_AUSGEWÄHLTER AUSZUG:_
::::::::::

Zeit für eine Rückkehr zur sprachlichen Normalität

800 Sprachkritiker gegen die Zerstörung der Sprache durch Binnen-I und andere von oben verordnete Verunstaltungen.

Sehr geehrte Frau Minister Heinisch-Hosek, sehr geehrter Herr Minister Mitterlehner!

Die gegenwärtige öffentliche Diskussion zur sprachlichen Gleichbehandlung von Frauen und Männern veranlasst die unterzeichnenden Linguisten, Germanisten, Hochschul-, Gymnasial- und Pflichtschullehrer, Journalisten und Schriftsteller, aber auch andere Personen des Gesellschaftslebens, dringend eine Revision der gegenwärtigen Vorschriften zu fordern. Es ist Zeit für eine Rückkehr zur sprachlichen Normalität.

::::::::::

_VORLIEGENDE DATEN:_
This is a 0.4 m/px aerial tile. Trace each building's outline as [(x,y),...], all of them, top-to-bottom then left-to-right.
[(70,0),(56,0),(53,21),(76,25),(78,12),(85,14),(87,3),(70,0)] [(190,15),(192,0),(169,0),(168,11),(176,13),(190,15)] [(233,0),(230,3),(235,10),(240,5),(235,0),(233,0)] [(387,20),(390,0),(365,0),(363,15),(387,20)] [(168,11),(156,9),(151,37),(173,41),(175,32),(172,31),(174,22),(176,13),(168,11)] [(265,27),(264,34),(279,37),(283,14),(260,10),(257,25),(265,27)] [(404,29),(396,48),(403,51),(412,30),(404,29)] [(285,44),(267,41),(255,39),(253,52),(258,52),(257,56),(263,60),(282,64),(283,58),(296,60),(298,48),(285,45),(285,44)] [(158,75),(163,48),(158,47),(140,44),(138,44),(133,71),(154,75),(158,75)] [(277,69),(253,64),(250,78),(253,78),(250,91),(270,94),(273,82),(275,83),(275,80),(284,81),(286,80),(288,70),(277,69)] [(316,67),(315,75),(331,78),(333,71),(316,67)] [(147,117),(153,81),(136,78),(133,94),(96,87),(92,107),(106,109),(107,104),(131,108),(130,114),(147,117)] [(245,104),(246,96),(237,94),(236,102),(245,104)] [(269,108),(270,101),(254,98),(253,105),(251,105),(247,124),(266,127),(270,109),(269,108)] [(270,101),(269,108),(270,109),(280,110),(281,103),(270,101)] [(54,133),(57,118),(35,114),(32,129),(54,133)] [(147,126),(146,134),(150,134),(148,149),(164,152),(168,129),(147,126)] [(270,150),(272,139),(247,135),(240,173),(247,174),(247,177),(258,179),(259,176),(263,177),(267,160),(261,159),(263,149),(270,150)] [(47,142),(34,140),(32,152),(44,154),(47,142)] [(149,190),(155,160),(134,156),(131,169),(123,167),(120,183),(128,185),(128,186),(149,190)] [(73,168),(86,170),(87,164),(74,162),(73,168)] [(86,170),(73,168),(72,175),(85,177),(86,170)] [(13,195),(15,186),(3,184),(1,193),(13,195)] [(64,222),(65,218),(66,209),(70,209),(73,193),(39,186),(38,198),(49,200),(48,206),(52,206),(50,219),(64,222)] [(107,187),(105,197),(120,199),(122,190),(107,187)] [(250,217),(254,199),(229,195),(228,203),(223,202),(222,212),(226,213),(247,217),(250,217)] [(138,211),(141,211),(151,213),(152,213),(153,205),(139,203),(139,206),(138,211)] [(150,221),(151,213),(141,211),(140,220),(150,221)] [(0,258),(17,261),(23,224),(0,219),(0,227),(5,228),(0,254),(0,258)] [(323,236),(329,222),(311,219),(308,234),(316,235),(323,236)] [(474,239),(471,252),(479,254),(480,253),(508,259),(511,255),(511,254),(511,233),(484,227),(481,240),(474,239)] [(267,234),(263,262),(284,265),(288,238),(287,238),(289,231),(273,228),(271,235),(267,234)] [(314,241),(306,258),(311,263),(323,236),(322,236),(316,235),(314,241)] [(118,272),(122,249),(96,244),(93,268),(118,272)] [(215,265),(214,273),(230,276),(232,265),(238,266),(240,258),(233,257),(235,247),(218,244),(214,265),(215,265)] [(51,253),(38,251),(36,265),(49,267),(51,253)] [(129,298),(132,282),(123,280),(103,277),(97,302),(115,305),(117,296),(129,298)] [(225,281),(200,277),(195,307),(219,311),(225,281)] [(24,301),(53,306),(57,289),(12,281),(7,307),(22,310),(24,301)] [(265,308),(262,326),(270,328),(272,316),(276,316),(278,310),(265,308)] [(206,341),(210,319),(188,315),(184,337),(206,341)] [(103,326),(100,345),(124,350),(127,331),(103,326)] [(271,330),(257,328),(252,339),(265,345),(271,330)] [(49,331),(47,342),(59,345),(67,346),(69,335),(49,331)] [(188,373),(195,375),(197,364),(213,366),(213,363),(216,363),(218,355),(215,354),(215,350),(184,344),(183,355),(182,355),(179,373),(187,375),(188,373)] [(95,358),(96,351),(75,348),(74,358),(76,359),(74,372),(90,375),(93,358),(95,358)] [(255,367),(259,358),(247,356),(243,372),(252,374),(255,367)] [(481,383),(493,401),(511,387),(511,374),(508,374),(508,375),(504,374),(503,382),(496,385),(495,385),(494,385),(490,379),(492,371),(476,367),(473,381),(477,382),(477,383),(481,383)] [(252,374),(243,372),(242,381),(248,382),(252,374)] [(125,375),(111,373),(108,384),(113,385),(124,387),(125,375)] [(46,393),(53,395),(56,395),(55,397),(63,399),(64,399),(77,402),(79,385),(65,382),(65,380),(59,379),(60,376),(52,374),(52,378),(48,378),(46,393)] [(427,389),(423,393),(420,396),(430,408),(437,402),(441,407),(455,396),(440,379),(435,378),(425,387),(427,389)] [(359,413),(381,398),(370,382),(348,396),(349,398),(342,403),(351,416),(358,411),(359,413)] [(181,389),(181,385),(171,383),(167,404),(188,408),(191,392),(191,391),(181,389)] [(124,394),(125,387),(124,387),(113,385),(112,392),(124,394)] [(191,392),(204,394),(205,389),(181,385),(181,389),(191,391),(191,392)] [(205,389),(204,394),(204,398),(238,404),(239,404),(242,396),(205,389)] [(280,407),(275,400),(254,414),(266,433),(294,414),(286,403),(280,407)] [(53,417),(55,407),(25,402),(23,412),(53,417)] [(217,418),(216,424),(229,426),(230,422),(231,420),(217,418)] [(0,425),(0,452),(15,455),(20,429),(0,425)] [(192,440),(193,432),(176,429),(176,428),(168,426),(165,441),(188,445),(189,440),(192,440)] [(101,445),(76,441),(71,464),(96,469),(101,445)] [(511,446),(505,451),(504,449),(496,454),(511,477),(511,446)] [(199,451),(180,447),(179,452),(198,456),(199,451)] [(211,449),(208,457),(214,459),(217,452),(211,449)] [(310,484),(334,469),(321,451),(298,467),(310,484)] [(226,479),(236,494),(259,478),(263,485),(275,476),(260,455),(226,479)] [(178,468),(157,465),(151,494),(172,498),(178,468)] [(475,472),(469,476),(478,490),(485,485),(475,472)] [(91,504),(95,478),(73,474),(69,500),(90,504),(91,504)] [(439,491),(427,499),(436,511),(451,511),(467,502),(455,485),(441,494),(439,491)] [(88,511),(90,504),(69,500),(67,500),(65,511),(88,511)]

::::::::::

_AUFGABE A:_
Nenne alle Berufsgruppen, die der offene Brief zur sprachlichen Gleichbehandlung unter den Unterzeichnenden aufführt.
_AUFGABE B:_
Übertrage den Satz „Es ist Zeit für eine Rückkehr zur sprachlichen Normalität.“ aus dem offenen Brief zur sprachlichen Gleichbehandlung ins Englische.
_AUFGABE C:_
Schreibe den offenen Brief zur sprachlichen Gleichbehandlung im Anschluss an seinen letzten Satz weiter.
Die Daten stehen in keinem Zusammenhang mit dem offenen Brief.

_RICHTIGE LÖSUNG A:_
Linguisten, Germanisten, Hochschullehrer, Gymnasiallehrer, Pflichtschullehrer, Journalisten, Schriftsteller

_RICHTIGE LÖSUNG B:_
It is time for a return to linguistic normality.

_RICHTIGE LÖSUNG C:_
Die derzeit durch den Frauenförderungsplan von oben her verordnete konsequente getrenntgeschlechtliche Formulierung zerstört die gewachsene Struktur der deutschen Sprache bis hin zur Unlesbarkeit und Unverständlichkeit. Man versuche zum Beispiel nur §2 des Bundesgleichbehandlungsgesetzes zu lesen und zu verstehen. Die Verpflichtung zur generellen getrenntgeschlechtlichen Formulierung führt darüber hinaus dazu, dass manche Aussagen nun schlichtweg nicht mehr „politisch korrekt“ formulierbar sind, zum Beispiel Sätze wie „Frauen sind eben doch die besseren Zuhörer“. Das Beispiel zeigt klar auf: Die verordneten Vorschriften widersprechen zum Teil den Grundregeln unserer Sprache. Sprache dient nämlich sowohl in mündlicher als auch in schriftlicher Form einzig und allein der problemlosen Verständigung und nicht der Durchsetzung partikulärer Interessen.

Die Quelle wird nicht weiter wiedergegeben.